**DATASET RECORDS**.
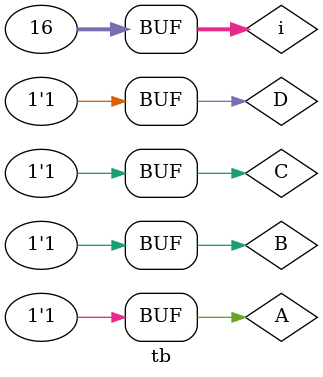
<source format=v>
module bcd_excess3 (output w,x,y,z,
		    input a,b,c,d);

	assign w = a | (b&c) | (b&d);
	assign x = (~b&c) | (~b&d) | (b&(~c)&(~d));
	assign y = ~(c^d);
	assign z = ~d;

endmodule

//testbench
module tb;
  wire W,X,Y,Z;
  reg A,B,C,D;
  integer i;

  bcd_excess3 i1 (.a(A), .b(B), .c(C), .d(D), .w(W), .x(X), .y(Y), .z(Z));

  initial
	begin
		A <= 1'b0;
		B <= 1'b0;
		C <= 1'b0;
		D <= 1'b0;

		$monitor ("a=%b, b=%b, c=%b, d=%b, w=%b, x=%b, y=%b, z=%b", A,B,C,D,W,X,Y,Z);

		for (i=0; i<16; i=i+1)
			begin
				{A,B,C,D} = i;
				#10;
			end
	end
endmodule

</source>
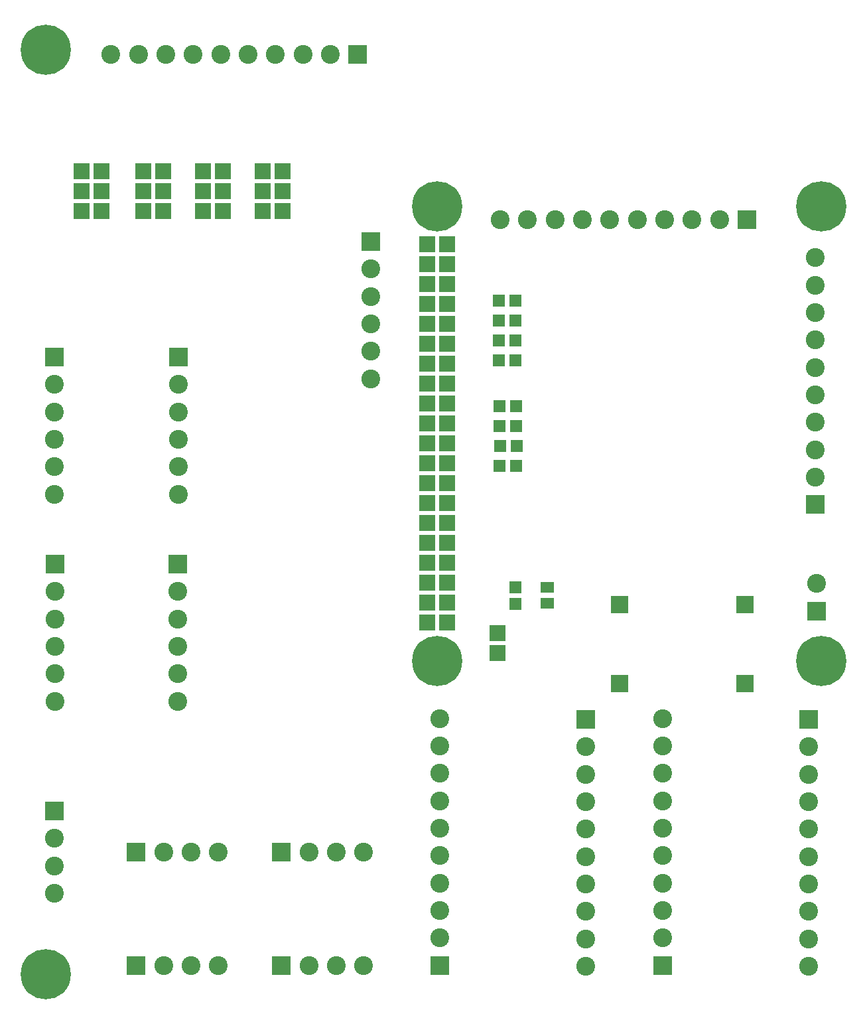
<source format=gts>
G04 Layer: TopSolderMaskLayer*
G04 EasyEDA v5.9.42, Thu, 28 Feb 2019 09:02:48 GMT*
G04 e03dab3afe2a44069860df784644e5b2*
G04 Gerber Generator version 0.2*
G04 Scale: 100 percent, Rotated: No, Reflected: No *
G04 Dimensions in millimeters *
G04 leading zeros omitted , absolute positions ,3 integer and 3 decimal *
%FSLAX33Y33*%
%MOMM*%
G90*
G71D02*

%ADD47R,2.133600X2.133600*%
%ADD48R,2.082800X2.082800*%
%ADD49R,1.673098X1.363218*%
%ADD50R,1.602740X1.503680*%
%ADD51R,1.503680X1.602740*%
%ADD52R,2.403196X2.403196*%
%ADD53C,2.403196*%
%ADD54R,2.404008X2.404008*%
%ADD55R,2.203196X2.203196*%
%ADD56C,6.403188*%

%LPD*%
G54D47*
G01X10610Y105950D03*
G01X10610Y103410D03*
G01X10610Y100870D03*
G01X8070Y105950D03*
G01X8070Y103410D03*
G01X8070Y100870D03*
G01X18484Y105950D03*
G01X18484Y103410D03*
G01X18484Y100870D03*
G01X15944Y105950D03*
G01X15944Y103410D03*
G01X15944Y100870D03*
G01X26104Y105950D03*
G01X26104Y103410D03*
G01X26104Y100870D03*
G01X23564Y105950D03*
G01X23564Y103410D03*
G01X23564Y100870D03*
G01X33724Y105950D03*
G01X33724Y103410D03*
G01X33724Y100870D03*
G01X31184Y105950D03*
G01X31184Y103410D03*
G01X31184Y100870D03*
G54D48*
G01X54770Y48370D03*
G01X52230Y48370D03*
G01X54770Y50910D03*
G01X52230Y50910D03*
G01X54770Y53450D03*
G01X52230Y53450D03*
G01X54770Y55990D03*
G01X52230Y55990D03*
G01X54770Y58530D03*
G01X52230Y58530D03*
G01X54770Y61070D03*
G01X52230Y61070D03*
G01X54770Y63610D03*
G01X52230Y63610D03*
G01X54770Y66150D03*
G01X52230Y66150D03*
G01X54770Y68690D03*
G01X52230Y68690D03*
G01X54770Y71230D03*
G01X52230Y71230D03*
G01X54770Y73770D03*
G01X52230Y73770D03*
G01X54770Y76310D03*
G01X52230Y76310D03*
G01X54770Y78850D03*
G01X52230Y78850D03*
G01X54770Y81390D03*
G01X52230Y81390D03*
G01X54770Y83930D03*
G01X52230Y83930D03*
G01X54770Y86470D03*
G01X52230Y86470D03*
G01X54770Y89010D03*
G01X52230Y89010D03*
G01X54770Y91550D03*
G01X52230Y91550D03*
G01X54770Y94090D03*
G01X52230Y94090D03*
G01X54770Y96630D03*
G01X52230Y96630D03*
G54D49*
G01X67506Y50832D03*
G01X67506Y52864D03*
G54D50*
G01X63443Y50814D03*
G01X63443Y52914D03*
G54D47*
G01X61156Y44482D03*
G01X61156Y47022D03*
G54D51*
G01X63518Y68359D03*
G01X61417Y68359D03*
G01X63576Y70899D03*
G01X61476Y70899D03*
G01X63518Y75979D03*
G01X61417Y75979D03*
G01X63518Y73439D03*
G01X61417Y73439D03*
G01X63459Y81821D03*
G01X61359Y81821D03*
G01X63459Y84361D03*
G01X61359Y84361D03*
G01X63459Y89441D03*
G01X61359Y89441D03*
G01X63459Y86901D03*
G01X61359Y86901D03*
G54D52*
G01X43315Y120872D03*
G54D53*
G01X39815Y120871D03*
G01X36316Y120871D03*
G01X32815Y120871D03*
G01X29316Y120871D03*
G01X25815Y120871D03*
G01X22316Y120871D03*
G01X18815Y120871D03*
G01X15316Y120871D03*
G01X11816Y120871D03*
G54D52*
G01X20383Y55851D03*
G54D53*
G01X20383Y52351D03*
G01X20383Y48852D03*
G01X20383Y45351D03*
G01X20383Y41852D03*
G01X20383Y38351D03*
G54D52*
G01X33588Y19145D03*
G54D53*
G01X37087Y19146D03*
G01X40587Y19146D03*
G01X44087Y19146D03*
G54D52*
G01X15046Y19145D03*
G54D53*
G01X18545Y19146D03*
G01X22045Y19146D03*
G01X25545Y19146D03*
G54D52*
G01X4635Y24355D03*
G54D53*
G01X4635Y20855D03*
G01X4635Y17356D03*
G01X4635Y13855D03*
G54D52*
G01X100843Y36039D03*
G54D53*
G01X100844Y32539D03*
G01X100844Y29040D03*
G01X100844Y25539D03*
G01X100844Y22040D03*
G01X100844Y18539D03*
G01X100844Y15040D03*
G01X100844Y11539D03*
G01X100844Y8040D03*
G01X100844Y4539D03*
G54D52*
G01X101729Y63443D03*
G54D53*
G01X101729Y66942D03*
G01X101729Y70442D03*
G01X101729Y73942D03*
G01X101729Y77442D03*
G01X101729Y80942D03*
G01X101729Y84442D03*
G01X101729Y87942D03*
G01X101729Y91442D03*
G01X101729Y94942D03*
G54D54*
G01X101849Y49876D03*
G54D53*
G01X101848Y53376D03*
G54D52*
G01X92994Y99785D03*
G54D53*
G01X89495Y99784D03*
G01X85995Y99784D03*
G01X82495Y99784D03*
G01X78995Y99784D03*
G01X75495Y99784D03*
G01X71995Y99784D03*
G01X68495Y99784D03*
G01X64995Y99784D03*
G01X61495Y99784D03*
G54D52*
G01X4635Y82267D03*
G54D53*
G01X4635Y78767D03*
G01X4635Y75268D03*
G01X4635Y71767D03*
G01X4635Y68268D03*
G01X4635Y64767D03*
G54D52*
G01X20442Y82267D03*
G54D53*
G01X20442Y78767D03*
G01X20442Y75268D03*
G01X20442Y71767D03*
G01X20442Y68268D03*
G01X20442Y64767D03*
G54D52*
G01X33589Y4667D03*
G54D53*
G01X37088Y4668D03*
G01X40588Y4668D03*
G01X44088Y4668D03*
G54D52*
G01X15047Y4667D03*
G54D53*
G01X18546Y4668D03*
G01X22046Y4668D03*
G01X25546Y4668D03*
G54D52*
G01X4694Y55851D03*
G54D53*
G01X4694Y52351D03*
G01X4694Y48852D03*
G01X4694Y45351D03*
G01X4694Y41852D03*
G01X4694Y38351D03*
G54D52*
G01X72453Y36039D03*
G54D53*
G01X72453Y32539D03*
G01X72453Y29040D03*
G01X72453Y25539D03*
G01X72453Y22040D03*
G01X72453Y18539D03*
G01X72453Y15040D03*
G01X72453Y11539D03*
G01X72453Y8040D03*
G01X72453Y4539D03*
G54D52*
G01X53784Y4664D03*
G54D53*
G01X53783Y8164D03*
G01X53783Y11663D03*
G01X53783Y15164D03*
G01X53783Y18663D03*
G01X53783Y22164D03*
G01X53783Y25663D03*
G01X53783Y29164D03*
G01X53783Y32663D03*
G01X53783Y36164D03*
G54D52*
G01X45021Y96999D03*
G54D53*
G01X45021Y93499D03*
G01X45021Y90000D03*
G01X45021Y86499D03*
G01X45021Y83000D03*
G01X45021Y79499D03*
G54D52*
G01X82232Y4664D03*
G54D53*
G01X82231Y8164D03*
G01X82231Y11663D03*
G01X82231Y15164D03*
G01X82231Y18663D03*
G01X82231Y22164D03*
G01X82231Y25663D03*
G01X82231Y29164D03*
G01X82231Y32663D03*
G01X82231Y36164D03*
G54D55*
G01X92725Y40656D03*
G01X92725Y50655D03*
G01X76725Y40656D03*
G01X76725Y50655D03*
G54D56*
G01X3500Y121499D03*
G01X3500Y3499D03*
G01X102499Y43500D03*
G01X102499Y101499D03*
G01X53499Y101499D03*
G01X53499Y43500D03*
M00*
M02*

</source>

**TASK INSTRUCTIONS**. Search each line of the listing for the word "integer", then state how many lines contain it and nothing else.

**RESPONSE TO THE TASK**. 2